Q: I would like to search and highlight PDF based on user input. For
example:
1) do a word/phrase search through an entire pdf. For instance, I
want to know on which pages the phrase "game theory" appears in a
given PDF. I want to show those pages on which the phrase appears on
a web page.
2) once I find the pages that have the phrase "game theory" the user
will choose a page (let's say page 5) on which the phase appears. We
want to now highlight all instances of "game theory" on that page in
yellow, and then:
3) turn that highlighted pdf page into an image and show the image on
the web page
Please let me know if I can use PDFNet (http://www.pdftron.com/net)
for this task.
----
A: PDFNet SDK can be used to implement search and highlight on PDF
documents.
For text search you could use 'pdftron.PDF.TextExtractor' class as
shown in TextExtract sample project (http://www.pdftron.com/net/
samplecode.html#TextExtract). Besides finding specific words
TextExtract will return positioning information (bounding box), style,
and other properties for each word/character. This information can be
used to highlight text
To convert (highlighted) PDF pages to JPEG (or other image formats)

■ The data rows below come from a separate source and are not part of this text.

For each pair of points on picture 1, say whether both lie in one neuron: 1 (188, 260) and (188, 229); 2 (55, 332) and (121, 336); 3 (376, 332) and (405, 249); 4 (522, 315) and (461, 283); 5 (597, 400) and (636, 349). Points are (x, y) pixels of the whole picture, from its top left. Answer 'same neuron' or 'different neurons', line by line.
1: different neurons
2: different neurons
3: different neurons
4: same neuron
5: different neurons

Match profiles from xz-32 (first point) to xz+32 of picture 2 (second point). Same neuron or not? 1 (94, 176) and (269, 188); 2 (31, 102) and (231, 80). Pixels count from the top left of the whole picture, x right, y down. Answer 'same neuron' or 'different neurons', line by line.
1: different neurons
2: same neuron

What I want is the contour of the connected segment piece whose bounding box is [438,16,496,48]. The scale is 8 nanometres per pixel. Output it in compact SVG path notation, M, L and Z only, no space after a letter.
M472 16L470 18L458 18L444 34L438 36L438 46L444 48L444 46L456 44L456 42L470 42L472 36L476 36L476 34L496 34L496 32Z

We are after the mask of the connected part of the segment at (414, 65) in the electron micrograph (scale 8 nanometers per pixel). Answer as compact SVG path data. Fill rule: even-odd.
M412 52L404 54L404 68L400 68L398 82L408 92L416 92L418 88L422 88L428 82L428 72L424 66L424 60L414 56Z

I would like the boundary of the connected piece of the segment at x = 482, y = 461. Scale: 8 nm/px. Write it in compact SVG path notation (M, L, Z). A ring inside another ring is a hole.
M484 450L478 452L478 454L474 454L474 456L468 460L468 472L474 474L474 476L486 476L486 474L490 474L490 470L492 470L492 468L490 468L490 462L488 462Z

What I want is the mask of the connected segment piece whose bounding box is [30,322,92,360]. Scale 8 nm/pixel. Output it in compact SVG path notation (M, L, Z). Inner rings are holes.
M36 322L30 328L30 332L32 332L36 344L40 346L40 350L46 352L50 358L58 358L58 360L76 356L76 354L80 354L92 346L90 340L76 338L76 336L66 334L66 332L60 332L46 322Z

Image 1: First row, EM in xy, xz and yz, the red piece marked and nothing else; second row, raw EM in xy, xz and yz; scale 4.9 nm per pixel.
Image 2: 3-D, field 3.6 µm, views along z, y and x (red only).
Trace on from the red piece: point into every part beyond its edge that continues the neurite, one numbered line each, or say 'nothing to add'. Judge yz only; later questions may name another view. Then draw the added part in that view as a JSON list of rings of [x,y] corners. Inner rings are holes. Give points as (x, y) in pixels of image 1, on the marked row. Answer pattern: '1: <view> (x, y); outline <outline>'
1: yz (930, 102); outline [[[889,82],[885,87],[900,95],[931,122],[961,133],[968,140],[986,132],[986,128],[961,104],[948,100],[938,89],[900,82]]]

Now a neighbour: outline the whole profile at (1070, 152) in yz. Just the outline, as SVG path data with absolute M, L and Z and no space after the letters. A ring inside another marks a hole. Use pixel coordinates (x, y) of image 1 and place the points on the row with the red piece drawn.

you could use PDFDraw class as shown in PDFDraw sample (http://
www.pdftron.com/net/samplecode.html#PDFDraw).
We have many clients how have implemented this type of solution using
PDFNet. As a starting point you may want to use the sample code
provided in the following article:
C#: http://groups.google.com/group/pdfnet-sdk/browse_thread/thread/4625f9567d1b34be/09b32d05716996fd
JAVA: http://groups.google.com/group/pdfnet-sdk/browse_thread/thread/d078562409fdced1/40fb134228fb0c48
http://groups.google.com/group/pdfnet-sdk/browse_thread/thread/384aa4ccf6f91103/ed3799a06e3edb16
If you are looking for a stand-alone PDF viewer component for
interactive search and highlighting you may want to take a look at
pdftron.PDF.PDFView class (see http://www.pdftron.com/net/samplecode.html#PDFView).
PDFView class has built-in text search and highlighting.